Wheat markets are lower this morning along with the rest of the grains complex. May CHI wheat is down 0.055 to 5.2125, May KC wheat is down 0.0275 to 4.72 and May MPLS wheat is down 0.0375 to 4.9525. Russia has likely hit their Q2 wheat export quota, so new export sales will be on hold until July 1. If countries are still securing wheat supplies in the months ahead, this should benefit the US balance sheet. Meanwhile, dryness concerns in the US, as well as Europe, seem to have been alleviated with rains late last week, and more rain in the forecasts. July CHI wheat broke its 200-day moving average support level today and is trading below its lower Bollinger band support level. A close below the 200-day would be the first since March 18. Spring wheat futures are also extending recent losses though KC futures are holding support. Funds were thought to have sold about 12,000 contracts of CHI wheat on Friday.
Cattle markets are moderately higher this morning, holding recent ranges despite major questions about slaughter capabilities across the US. April lives are 0.97 higher to 85.95, June lives are up 1.02 to 83.65 and August lives are up 1.15 to 90.05. May feeders are up 1.17 to 118.62 and August feeders are up 1.30 to 127.70. Cattle slaughter last week was down about 17% from the previous week due to packing plants idling. Cash trade was also lower last week, and beef values have continued to shoot to record highs. Friday’s Cattle on Feed report was seen as supporting, though the market’s focus is on packers’ ability to keep killing cattle. The fundamental picture is quite negative, though for now at least, traders believe that the market has priced in the lower demand for slaughter supplies. June cattle tested their 10 and 20-day moving average support levels this morning but are trading back below. Moving averages and other technicals are pointing sideways to lower. May feeders are trading just off the highs of the day after a successful test of support earlier in the morning.

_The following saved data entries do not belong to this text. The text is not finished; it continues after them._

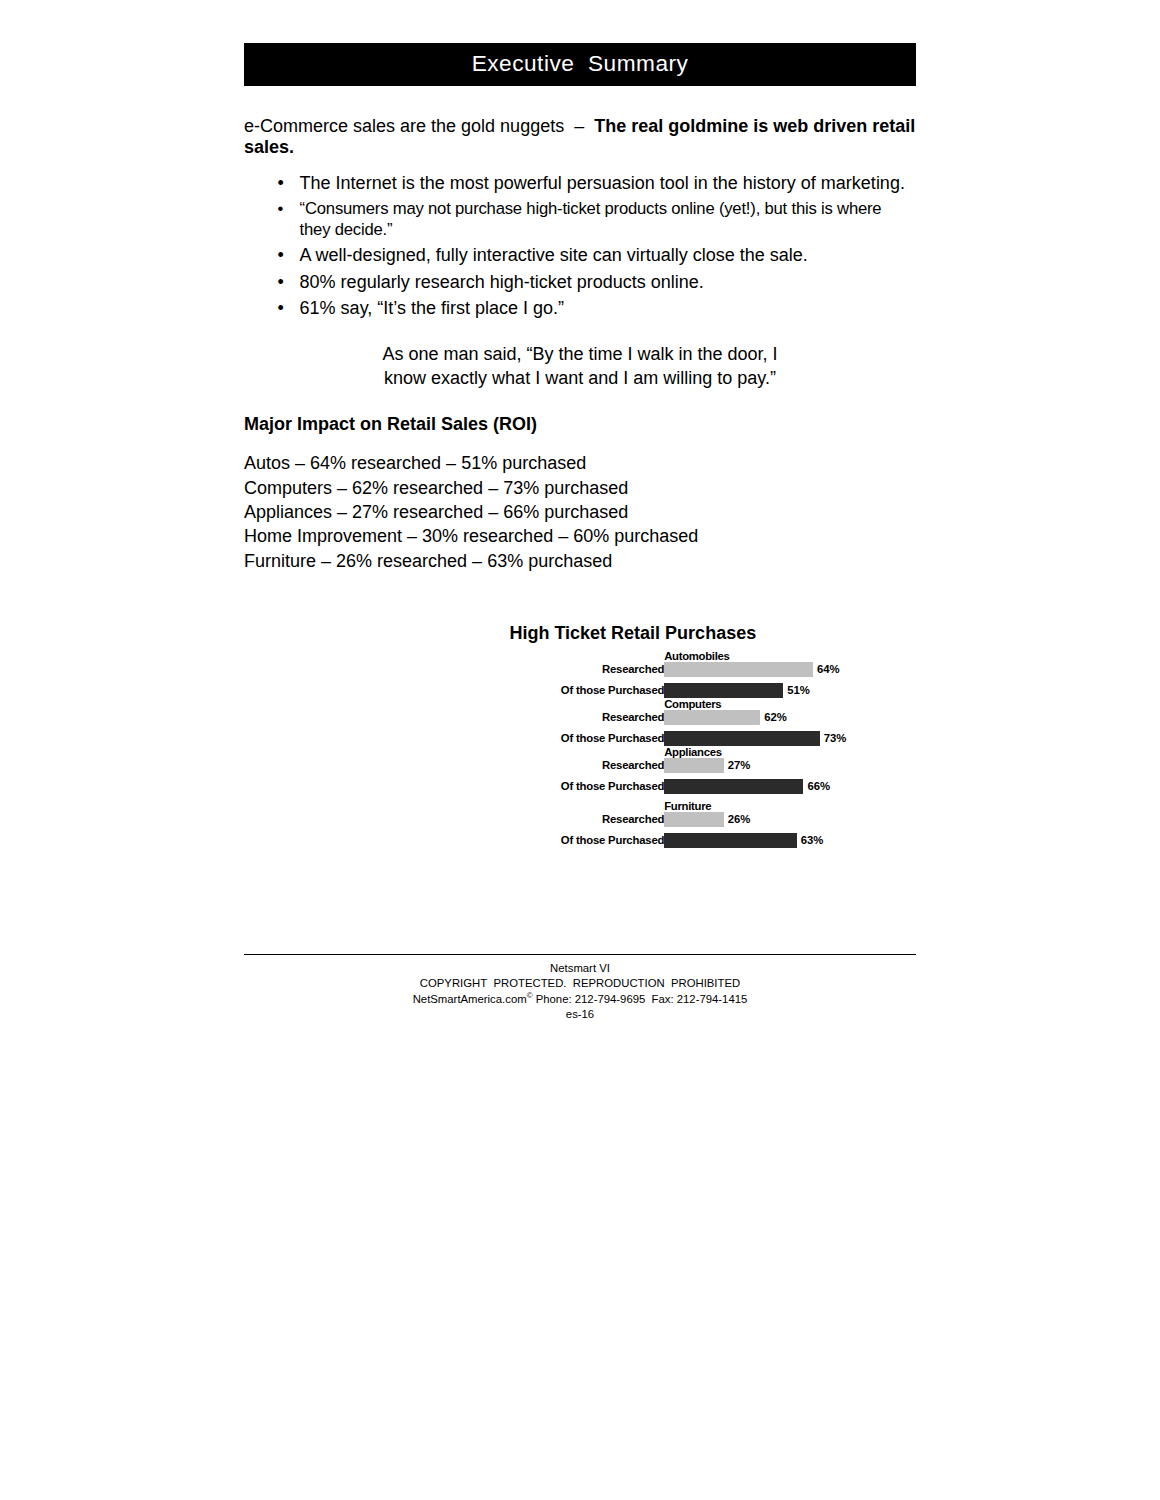Executive Summary
e-Commerce sales are the gold nuggets – The real goldmine is web driven retail sales.
The Internet is the most powerful persuasion tool in the history of marketing.
“Consumers may not purchase high-ticket products online (yet!), but this is where they decide.”
A well-designed, fully interactive site can virtually close the sale.
80% regularly research high-ticket products online.
61% say, “It’s the first place I go.”
As one man said, “By the time I walk in the door, I know exactly what I want and I am willing to pay.”
Major Impact on Retail Sales (ROI)
Autos – 64% researched – 51% purchased
Computers – 62% researched – 73% purchased
Appliances – 27% researched – 66% purchased
Home Improvement – 30% researched – 60% purchased
Furniture – 26% researched – 63% purchased
High Ticket Retail Purchases
| | Automobiles |
| Researched | 64% |
| Of those Purchased | 51% |
| | Computers |
| Researched | 62% |
| Of those Purchased | 73% |
| | Appliances |
| Researched | 27% |
| Of those Purchased | 66% |
| | Furniture |
| Researched | 26% |
| Of those Purchased | 63% |
Netsmart VI
COPYRIGHT PROTECTED. REPRODUCTION PROHIBITED
NetSmartAmerica.com© Phone: 212-794-9695 Fax: 212-794-1415
es-16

Hog markets are sharply higher this morning, finding significant buying on a strong technical finish last week. June hogs are up 3.75 to 55.27, July hogs are up 3.70 to 58.37 and August hogs are up 3.22 to 61.55. Slaughter capacity is the main fundamental story in hog markets lately. US slaughter last week was down 10% from the previous week, though hog traders seem somewhat confident that virus issues can be dealt with in a reasonably quick fashion to keep lines moving. Rallying pork prices are bolstering already large profit margins, so plants should have extra incentives to implement effective measures to stay open. Fundamentals are definitely questionable at this point, but technical strength has been impressive. The June contract made its first close above the 20-day moving average level last week since late Feb, and held that level as support on Friday. Technical traders saw this as reason to push prices sharply higher. Stochastics and other momentum indicators are pointing higher though prices could rally into overbought territory fairly quickly. Low open interest may also contribute to elevated volatility.